● TASK INSTRUCTIONS: Would you output the entries below only from the line containing "viernes, agosto 9th, 2024" through the line containing "importante es que mi vida dio un giro que no", exactly as they stand and with both ends included?

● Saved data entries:

[Start of section]

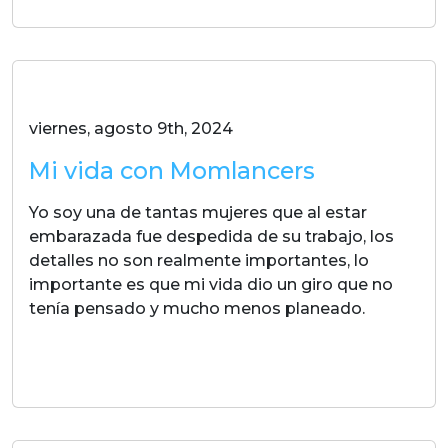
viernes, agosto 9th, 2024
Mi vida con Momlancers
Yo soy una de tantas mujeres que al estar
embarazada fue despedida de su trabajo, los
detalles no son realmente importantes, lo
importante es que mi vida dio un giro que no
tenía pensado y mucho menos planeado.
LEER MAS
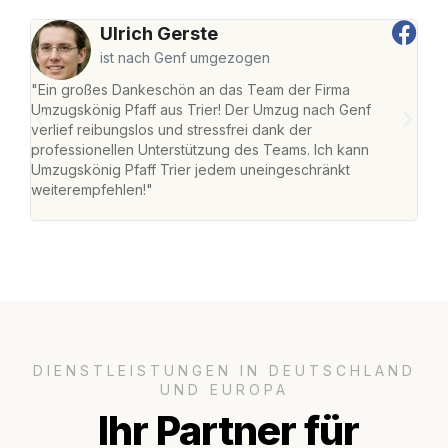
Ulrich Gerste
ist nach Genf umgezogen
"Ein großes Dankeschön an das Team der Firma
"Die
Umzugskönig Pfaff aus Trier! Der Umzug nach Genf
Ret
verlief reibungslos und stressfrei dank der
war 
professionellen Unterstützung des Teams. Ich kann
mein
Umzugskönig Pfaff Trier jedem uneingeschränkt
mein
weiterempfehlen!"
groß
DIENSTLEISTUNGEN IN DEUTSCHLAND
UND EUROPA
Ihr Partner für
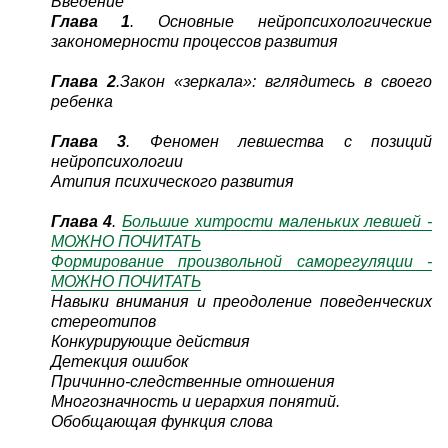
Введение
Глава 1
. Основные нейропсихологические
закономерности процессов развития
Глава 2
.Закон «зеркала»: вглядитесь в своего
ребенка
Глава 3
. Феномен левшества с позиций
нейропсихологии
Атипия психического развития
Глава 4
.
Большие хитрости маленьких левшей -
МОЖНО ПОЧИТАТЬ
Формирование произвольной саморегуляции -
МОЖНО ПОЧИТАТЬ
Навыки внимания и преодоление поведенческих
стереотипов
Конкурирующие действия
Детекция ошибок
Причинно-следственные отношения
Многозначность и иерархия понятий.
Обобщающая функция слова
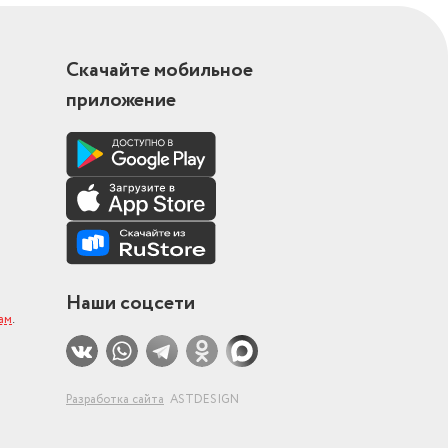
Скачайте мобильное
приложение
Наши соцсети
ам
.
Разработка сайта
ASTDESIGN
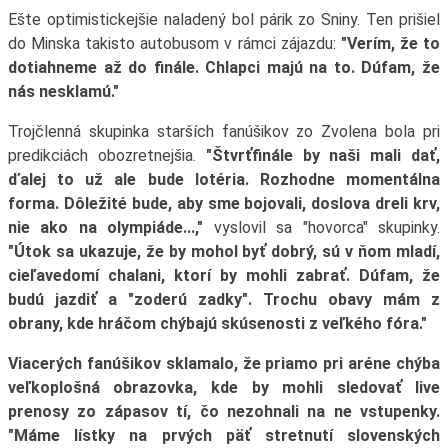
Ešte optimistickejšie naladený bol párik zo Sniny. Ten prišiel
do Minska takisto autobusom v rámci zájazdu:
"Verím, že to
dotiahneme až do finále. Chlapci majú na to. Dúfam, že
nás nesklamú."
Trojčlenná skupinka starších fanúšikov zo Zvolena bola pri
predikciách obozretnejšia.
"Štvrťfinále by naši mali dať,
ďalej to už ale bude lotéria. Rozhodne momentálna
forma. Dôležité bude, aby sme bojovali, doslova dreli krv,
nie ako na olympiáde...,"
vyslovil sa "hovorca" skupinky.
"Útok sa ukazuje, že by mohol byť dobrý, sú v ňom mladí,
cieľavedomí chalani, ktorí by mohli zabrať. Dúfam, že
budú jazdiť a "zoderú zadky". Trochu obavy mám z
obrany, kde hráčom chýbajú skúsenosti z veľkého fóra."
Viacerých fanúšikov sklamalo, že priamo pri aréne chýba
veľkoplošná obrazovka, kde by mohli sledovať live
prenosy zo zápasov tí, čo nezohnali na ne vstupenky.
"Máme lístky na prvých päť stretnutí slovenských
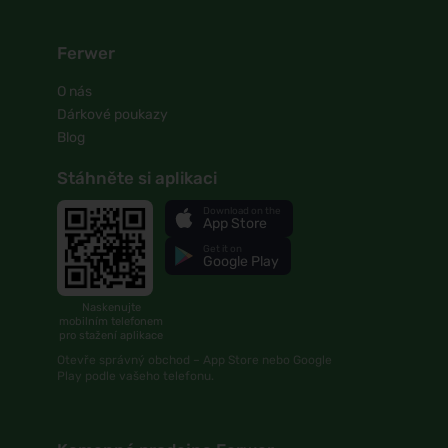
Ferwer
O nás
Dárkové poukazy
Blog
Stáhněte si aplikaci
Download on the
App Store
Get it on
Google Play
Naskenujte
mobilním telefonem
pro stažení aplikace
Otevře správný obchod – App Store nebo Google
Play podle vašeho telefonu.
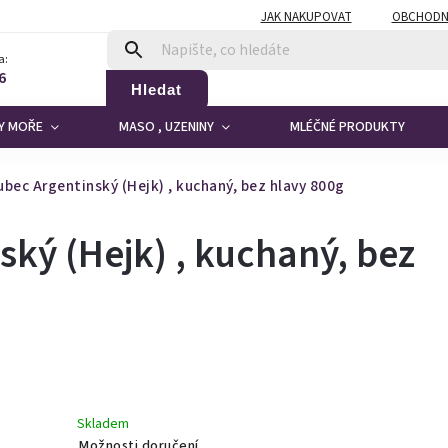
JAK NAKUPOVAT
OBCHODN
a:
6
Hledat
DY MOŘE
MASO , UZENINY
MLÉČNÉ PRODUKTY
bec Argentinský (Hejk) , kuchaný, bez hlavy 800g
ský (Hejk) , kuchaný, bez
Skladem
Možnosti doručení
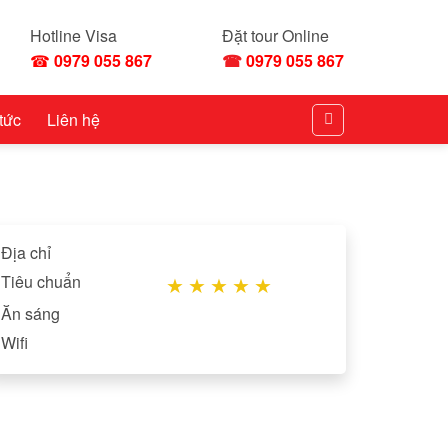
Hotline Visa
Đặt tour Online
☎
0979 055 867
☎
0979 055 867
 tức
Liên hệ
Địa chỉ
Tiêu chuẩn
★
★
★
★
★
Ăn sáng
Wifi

[End of section]
[Start of section]

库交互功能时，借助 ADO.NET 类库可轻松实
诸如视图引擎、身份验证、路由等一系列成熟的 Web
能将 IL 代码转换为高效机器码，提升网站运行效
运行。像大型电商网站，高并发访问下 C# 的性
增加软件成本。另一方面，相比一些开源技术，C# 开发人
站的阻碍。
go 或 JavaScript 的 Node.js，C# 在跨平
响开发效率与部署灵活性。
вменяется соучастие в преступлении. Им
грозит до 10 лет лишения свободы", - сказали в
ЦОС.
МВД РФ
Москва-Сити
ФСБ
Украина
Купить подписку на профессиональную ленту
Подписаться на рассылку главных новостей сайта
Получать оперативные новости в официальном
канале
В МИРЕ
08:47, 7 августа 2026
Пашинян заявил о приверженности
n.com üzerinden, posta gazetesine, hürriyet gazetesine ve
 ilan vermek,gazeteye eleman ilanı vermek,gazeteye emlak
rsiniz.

[End of section]
[Start of section]

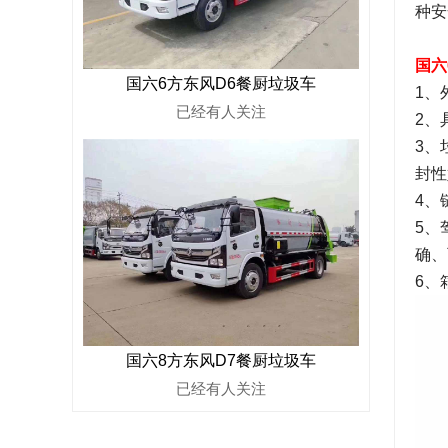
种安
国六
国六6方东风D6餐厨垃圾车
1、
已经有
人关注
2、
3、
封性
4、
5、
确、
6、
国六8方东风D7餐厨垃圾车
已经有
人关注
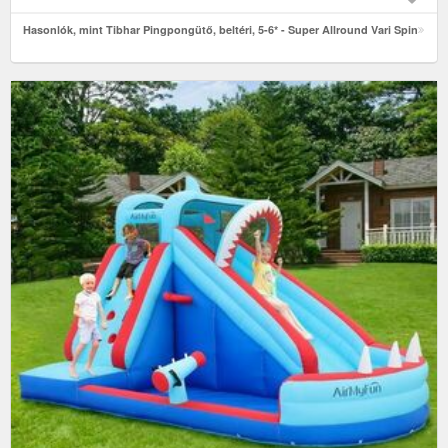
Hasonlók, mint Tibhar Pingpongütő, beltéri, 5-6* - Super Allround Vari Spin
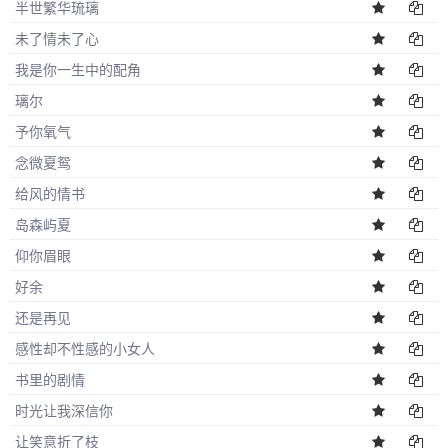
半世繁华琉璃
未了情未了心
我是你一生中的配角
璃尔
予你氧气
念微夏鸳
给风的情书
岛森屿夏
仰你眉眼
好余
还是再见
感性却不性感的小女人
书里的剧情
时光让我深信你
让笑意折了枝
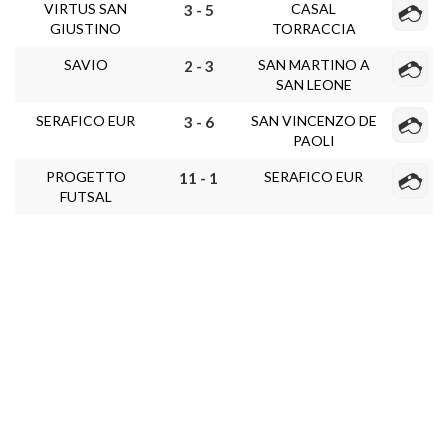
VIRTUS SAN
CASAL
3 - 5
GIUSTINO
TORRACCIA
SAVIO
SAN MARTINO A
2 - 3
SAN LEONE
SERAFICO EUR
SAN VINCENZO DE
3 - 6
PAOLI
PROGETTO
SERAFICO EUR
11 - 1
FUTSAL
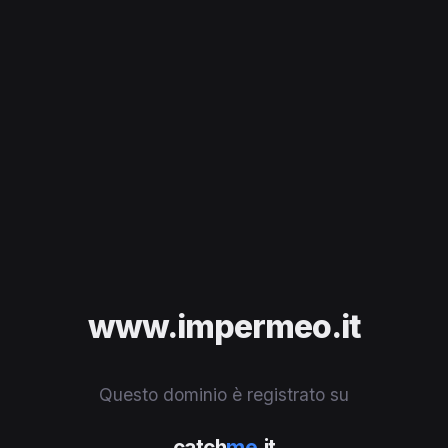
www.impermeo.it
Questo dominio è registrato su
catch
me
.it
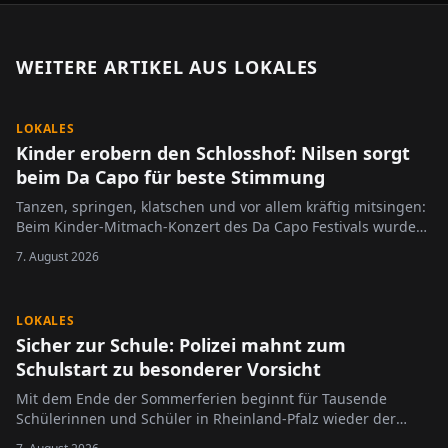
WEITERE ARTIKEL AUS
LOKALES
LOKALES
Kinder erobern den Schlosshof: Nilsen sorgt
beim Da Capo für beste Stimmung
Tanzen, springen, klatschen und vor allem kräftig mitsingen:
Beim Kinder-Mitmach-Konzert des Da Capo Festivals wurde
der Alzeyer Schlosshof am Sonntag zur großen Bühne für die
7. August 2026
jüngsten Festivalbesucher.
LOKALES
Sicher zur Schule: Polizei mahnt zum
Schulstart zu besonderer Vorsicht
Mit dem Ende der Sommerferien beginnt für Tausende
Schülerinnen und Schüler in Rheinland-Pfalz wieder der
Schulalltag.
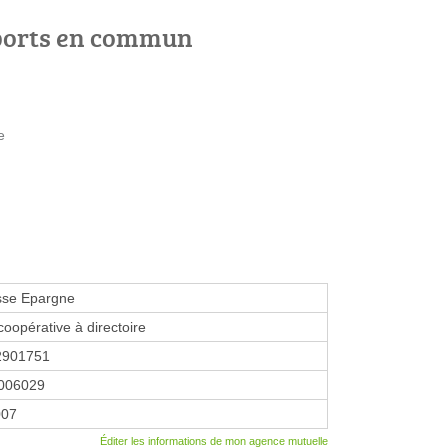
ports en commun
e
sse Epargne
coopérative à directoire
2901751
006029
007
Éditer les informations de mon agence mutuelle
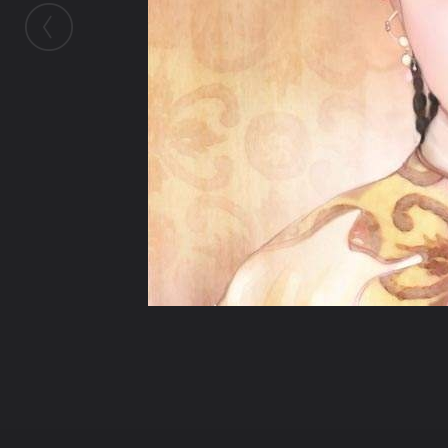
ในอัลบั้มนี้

[End of section]

● RESULT:
viernes, agosto 9th, 2024
Mi vida con Momlancers
Yo soy una de tantas mujeres que al estar
embarazada fue despedida de su trabajo, los
detalles no son realmente importantes, lo
importante es que mi vida dio un giro que no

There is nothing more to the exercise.